Saint-Etienne’s win courtesy of Laurent Batlles first-half strike meant that ASSE (snigger) ended the weekend in third spot, a position not seen since Shaddup Ya Face was riding high in the pop charts (in Britain, at least; it’s still number one in Norway). Les Verts supporters, more used to lip-quivering about relegation than reaching a Champions League spot, have no idea how they got there but if they’re still clinging on after a fixture list which includes Montpellier, Lyon, Marseille Nice and Caen (three of whom occupy the spaces directly below them) then the green coming from the top of the Massif Central might not just consist of sporting jealousy.

 

The team that make up the filling in a violet and green sandwich at the top in France are Rennes, who aside from being £13 million richer courtesy of Sunderland, managed to win at the death at home to Sochaux.

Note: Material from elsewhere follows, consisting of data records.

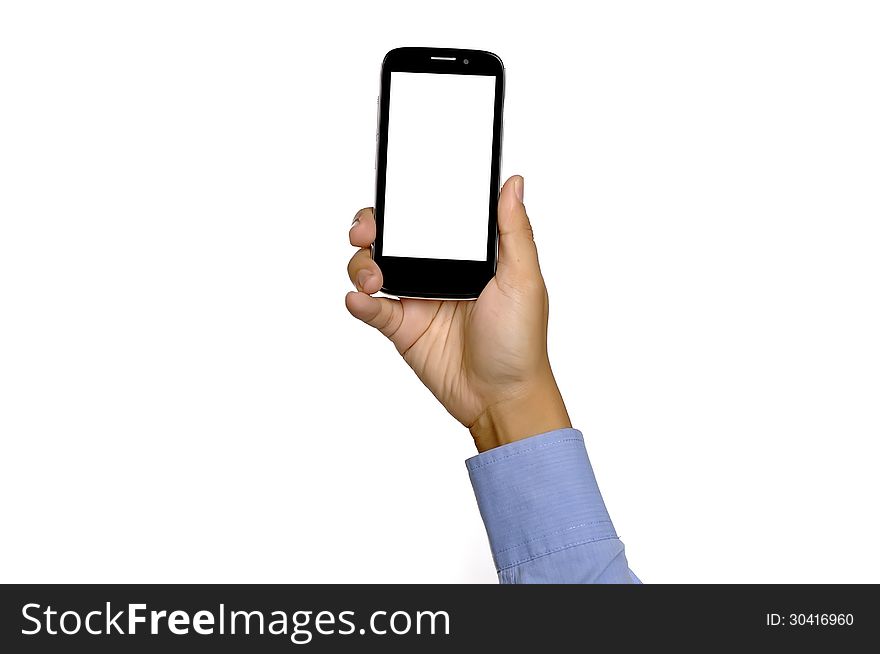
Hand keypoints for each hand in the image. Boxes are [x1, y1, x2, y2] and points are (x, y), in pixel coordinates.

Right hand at [346, 176, 569, 451]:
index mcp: (465, 254)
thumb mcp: (524, 279)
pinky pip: (371, 309)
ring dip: (362, 265)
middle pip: (391, 237)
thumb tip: (513, 183)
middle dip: (370, 228)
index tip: (393, 194)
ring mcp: (416, 299)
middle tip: (366, 232)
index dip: (406, 203)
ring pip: (373, 268)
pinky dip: (359, 301)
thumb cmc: (521, 341)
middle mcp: (437, 271)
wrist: (503, 397)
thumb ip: (514, 231)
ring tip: (372, 279)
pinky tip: (359, 298)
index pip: (428, 216)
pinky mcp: (402, 329)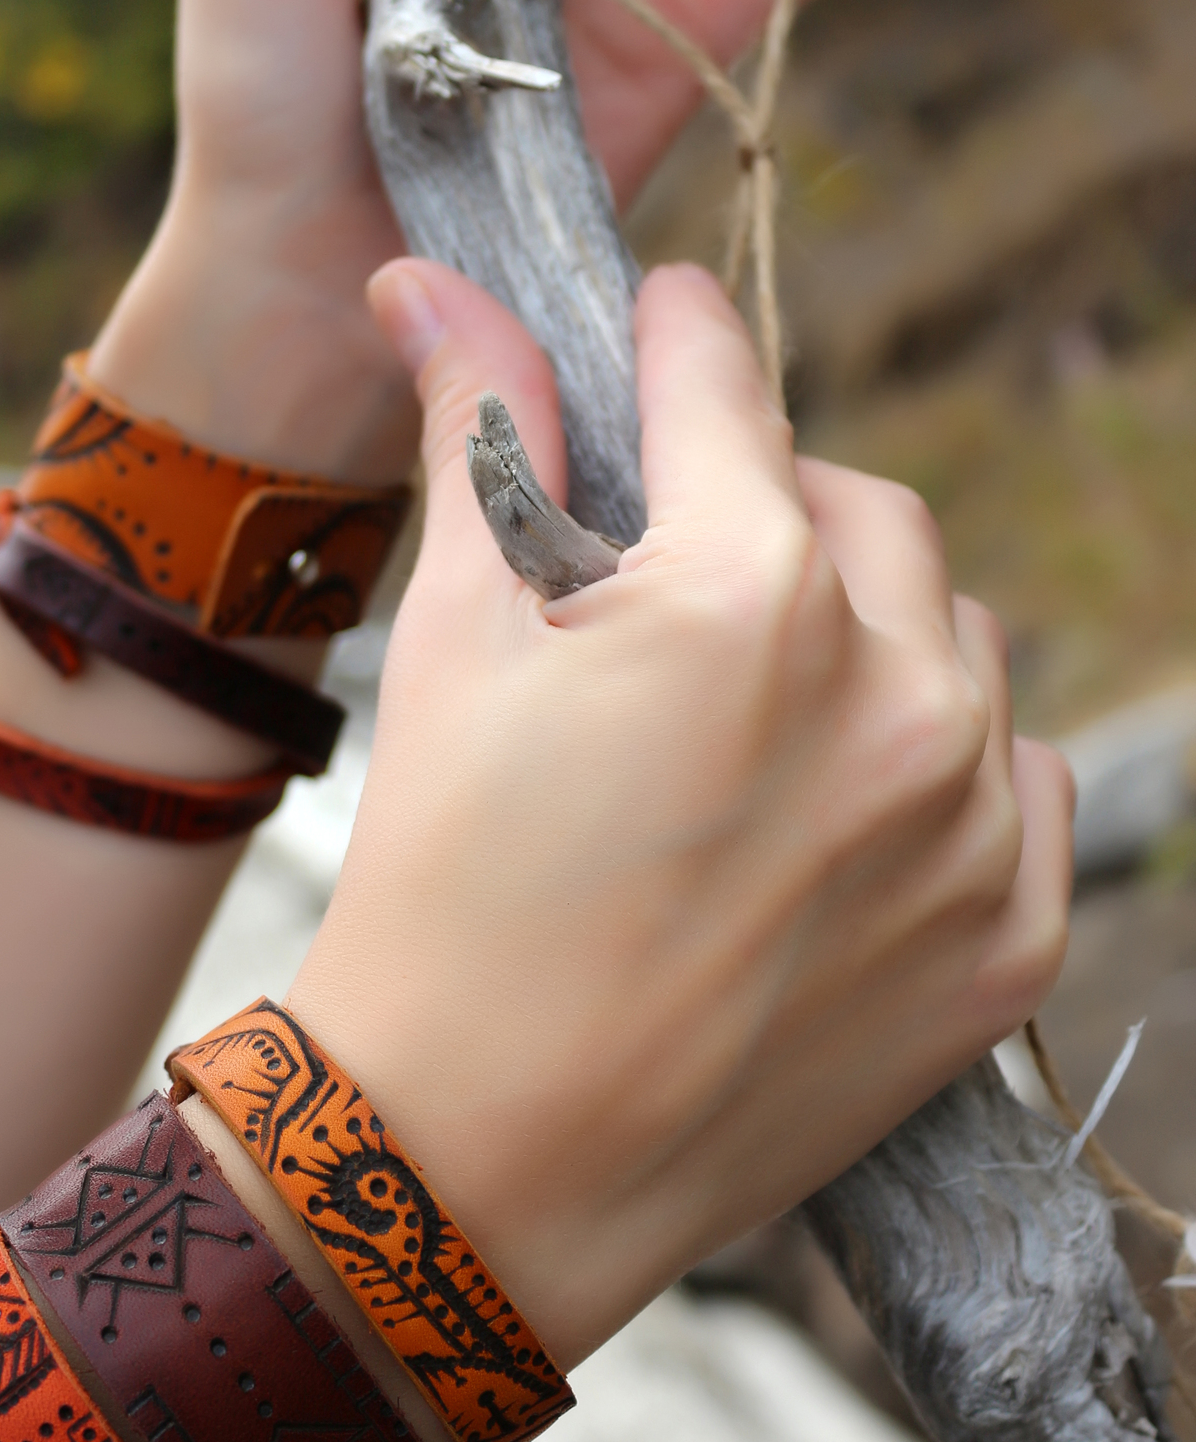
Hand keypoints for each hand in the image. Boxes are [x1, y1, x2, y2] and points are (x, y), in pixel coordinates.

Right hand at [287, 257, 1073, 1368]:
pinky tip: (832, 813)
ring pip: (951, 633)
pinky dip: (938, 767)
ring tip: (752, 713)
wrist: (478, 1162)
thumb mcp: (451, 641)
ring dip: (864, 634)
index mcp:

They may have lost Asamoah Gyan to the picturesque Wearside coast but around five hours after the Ghanaian was scoring on his Premier League debut, his old team was cementing a well-deserved second place thanks to Kader Mangane’s 93rd minute tap-in. No losses yet for the Bretons in 2010-11.

 

Lille took the honours in the Derby du Nord with a 4-1 hiding over Lens. Lens have Arles-Avingnon to thank after sparing their blushes, being ambushed as they were 4-0 by PSG, who stopped their own rot of three consecutive losses. Arles coach Michel Estevan seems to be rapidly running out of excuses and ideas with five losses on the bounce and a minus eight goal difference.

 

But there are stormclouds further south as Bordeaux’s terrible start to life after Laurent Blanc carried on as they lost away to fourth-place Nancy. The best they could manage was a consolation penalty deep into stoppage time after Nancy had already wrapped up the points and manager Jean Tigana, no doubt sucking on a cocktail stick like WWF wrestler Razor Ramone, admitted that Bordeaux have been displaying relegation form since the start of the year. On the evidence presented thus far, Blanc has jumped from the frying pan into a slightly less roasting fire.

 

Elsewhere, it was as thrilling as a Katherine Jenkins interview, with Lyon’s 1-1 draw with Valenciennes only notable for the full debut of Yoann Gourcuff in OL’s colours (white, white and, er, white with blue trim), Auxerre warmed up for their trip to face AC Milan with a pointless point against surprise package Caen, Montpellier conceded their first goal this season in a shock reverse against Nancy, and Lorient held Brest (arf arf) in a Breton derby so dull not even a rag-week pun by your correspondent could give it any colour.

 

Things got worse for the fragile French psyche in the Champions League in midweek as Marseille lost at home to Spartak Moscow, Auxerre were blitzed by two goals from a striker with less mobility than a chest freezer and though Lyon won 1-0 against a floundering Schalke, even that was an own goal by a player who was sent off less than twenty minutes later. PSG began their Europa League campaign with a slim 1-0 away to Sevilla but Lille crashed to a 2-1 defeat to Sporting Lisbon.

 

So as autumn draws in it’s getting darker by degrees for France and its big guns, who need something to light their way as the game tries desperately to come in from the cold.